Experts say teplizumab marks a "new era" in treatment, tackling the root cause of the condition for the first time, rather than just the symptoms.
It works by reprogramming the immune system to stop it mistakenly attacking pancreatic cells which produce insulin.
It is likely to pave the way for approval decisions in other countries.
About 8.7 million people have type 1 diabetes worldwide. In the UK the condition affects 400,000 people, including more than 29,000 children.
'Taking away the burden'
In type 1 diabetes, the immune system (that normally fights off bacteria and viruses) mistakenly attacks key cells in the pancreas which produce insulin.
Insulin is crucial, helping the body use sugar for energy, and most current treatments focus on people checking their blood sugars and taking insulin - by injection or infusion - every day.
In 2019, a trial showed the drug delayed some people at high risk of the condition from developing it for an average of two years.
Experts say this delay can be very significant, particularly for young people who would not have to take daily insulin or monitor their sugars as intensively for that period of time.
They suggest people could also spend more years with their blood sugars in a healthy range, offering more time to be protected from the complications of high blood sugars such as kidney or eye disease.
Beth Baldwin's son Peter died after a diabetic ketoacidosis emergency in 2014. He had undiagnosed type 1 diabetes and his body was shutting down.
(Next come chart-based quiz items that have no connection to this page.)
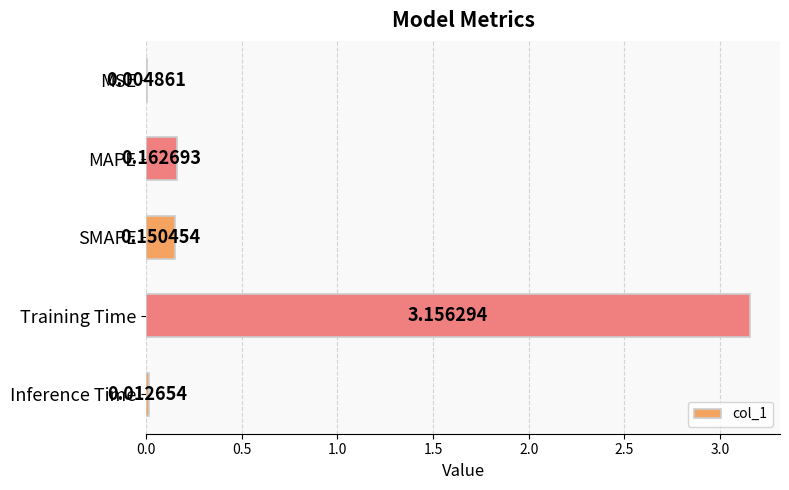

At which label is the value closest to 1?

MAPE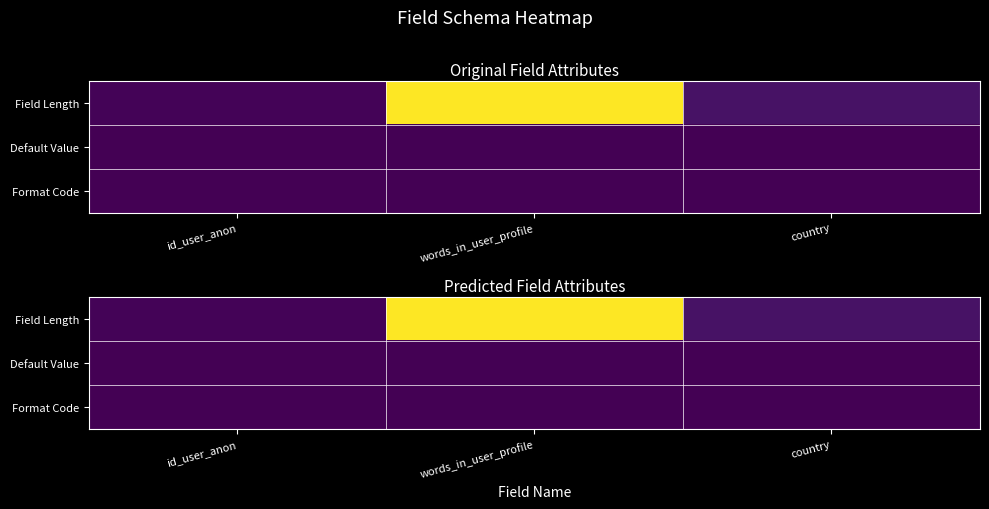

Between country and id_user_anon, which is larger?

country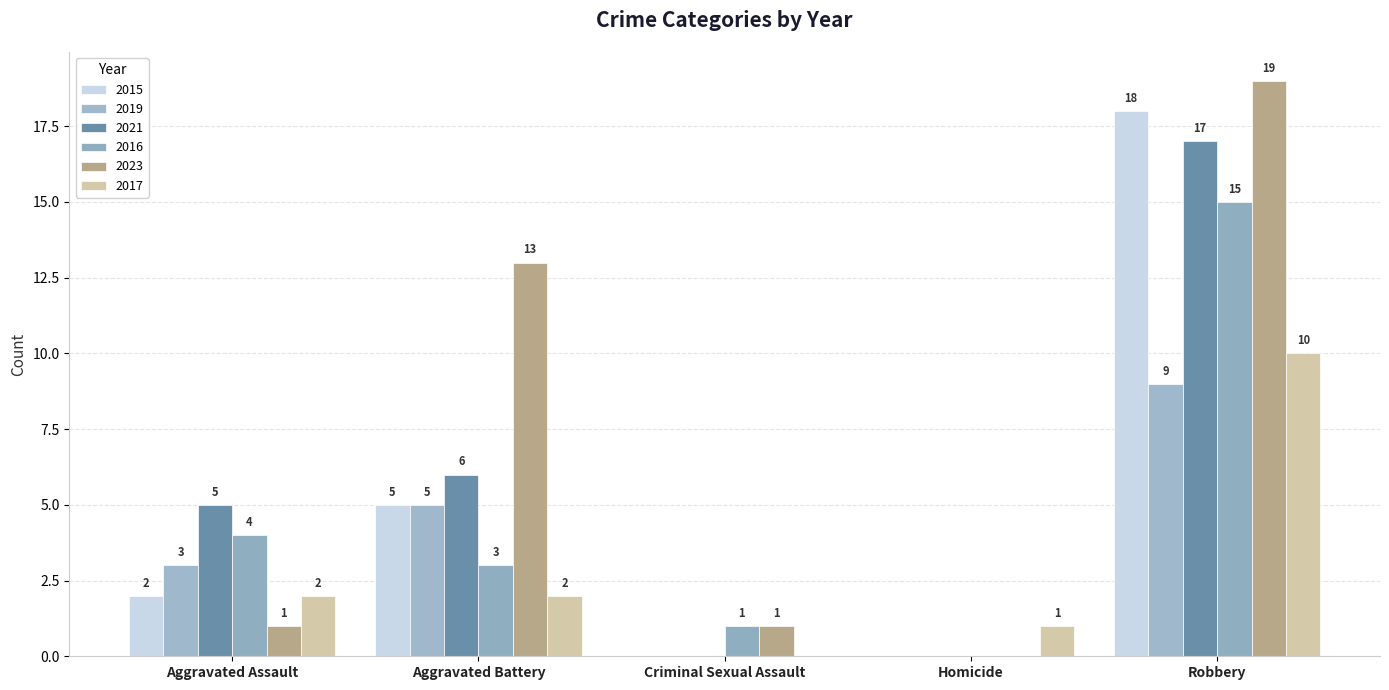

What is the difference between the second highest and second lowest values in the 2016 series?

3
He was just 13.
Beth said: "A drug like this would be life-changing.
"You cannot stop people getting type 1 diabetes for now. But delaying the onset.... would be phenomenal - particularly for children.
"It means three years of not having to intensively manage the condition, and it may delay it long enough for more research to take place.
"It is a huge step forward."
Beth now works with the charity JDRF UK to increase awareness of the signs of type 1 diabetes, including feeling very thirsty, urinating more than usual, feeling very tired and losing weight without trying.
Rachel Connor, from the JDRF UK charity, which part-funded the trial, said: "This is a game-changer. To me this is the start of a new era for the treatment of type 1 diabetes.
"It is the first time we are able to get to the heart of why the condition develops and help change the process, so we are not just treating the symptoms any more.
"Once we can do that, we can find other ways to do it better and for longer."
Chris Askew at the charity Diabetes UK, said he hoped the "monumental breakthrough" would lead to further effective immunotherapies to treat the condition.
He added: "For 100 years, people living with type 1 diabetes have relied on insulin to treat the condition, and today's decision means that for the first time, the root cause of the condition - an immune system attack - can be tackled."
What is diabetes?
Diabetes is a lifelong condition that causes a person's blood sugar level to become too high.
There are two main types:
type 1 - where the body's immune system attacks and destroys the cells that produce insulin
type 2 - where the body does not produce enough insulin, or the body's cells do not react to insulin
Type 2 diabetes is far more common than type 1.